* BRIEF *
Collect all lines below with the string "banana".

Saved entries
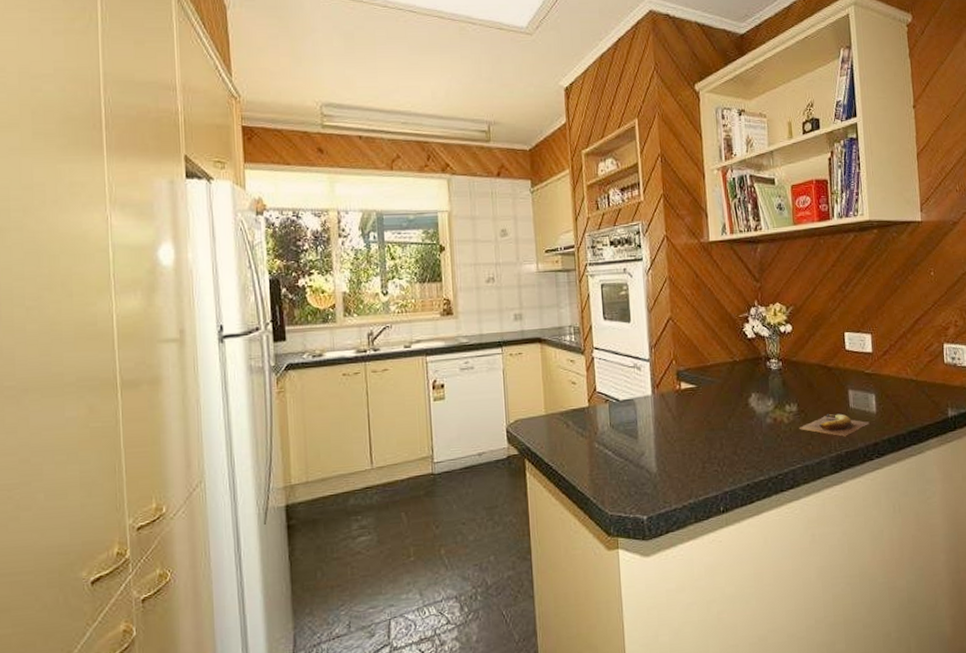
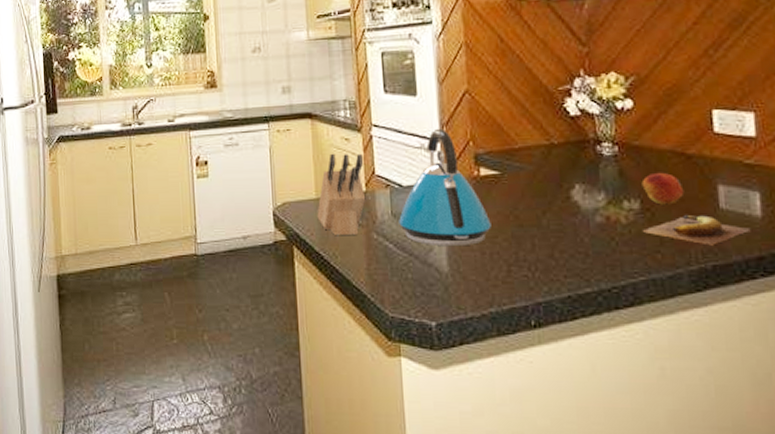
knife block: none [546,373,589,447] -> present [317,153,366,235]
kettle: none [616,350,690,451] -> present [399,128,491,247]
fruit: none [798,381,827,407] -> present [641,172,684,205]

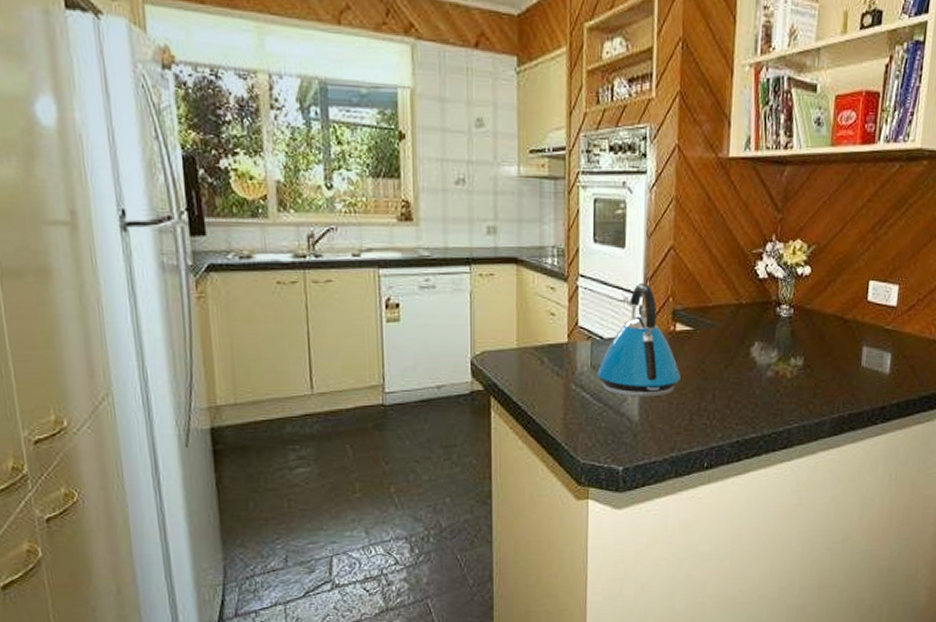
knife block: present [317,153,366,235] -> none [517,302,568,385]
fruit: present [641,172,684,205] -> none [807,333,838,362]
banana: present [642,215,751,246] -> none [801,372,880,397]

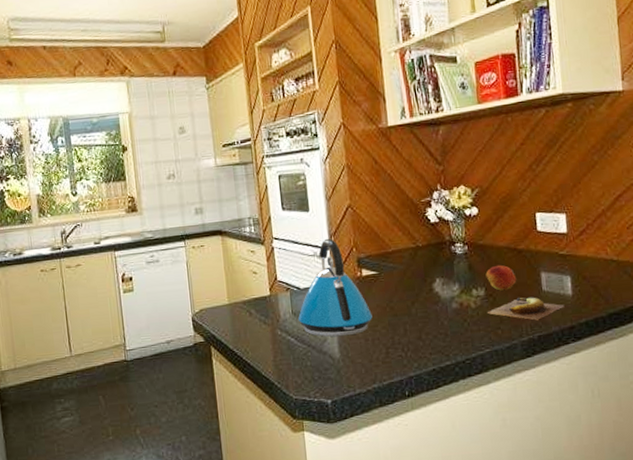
banana: none [801,372,880,397] -> present [486,297,565,320]
fruit: none [807,333,838,362] -> present [485,264,517,291]

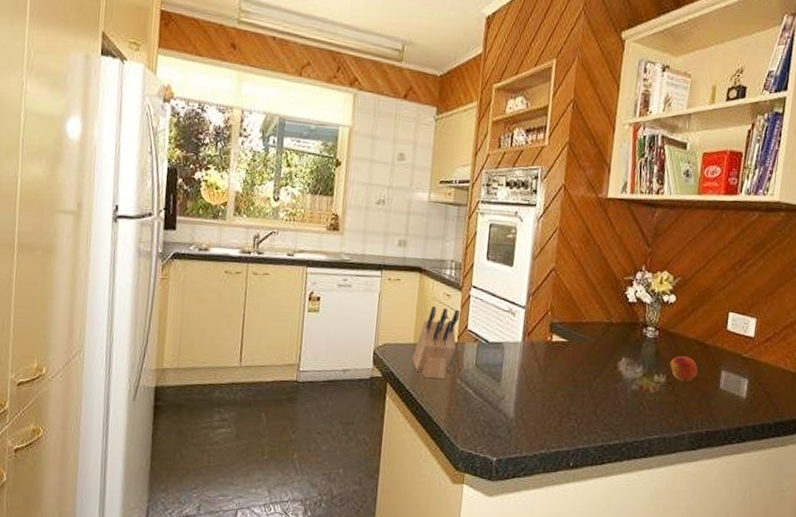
knife block: none [230,263,271,334] -> present [412,305,460,379]
kettle: present [298,238,373,337] -> none [480,297,554,398]
banana: present [486,297,565,320] -> none [663,391,737,416]

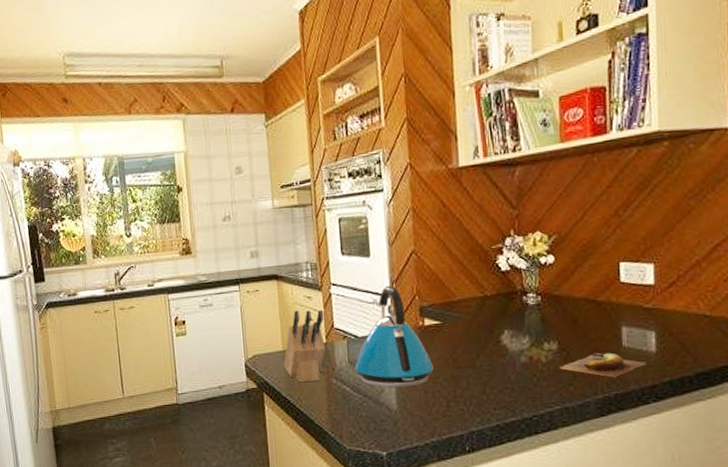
kettle: none [480,297,554,398] -> present [355,285,434,388]
banana: none [663,391,737,416] -> present [558,352,647,378]
fruit: present [670,355,698,382] -> none [559,317,594,345]

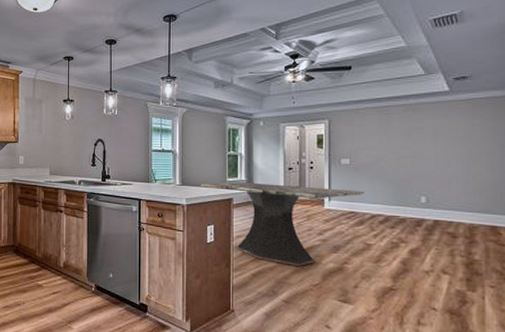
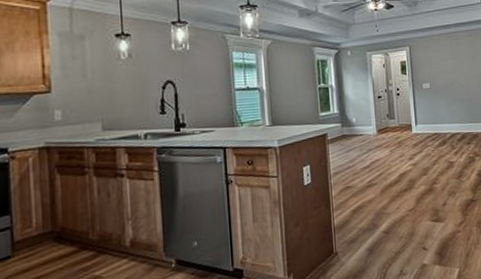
dining table: present [200,182,365,267] -> none [292,112,445,195]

* WRITTEN SOLUTION *
banana: present [642,215,751,246] -> none [801,372,880,397]
banana: none [801,372,880,397] -> present [486,297,565,320]
banana: present [486,297,565,320] -> none [663,391,737,416]
banana: none [663,391,737,416] -> present [558,352,647,378]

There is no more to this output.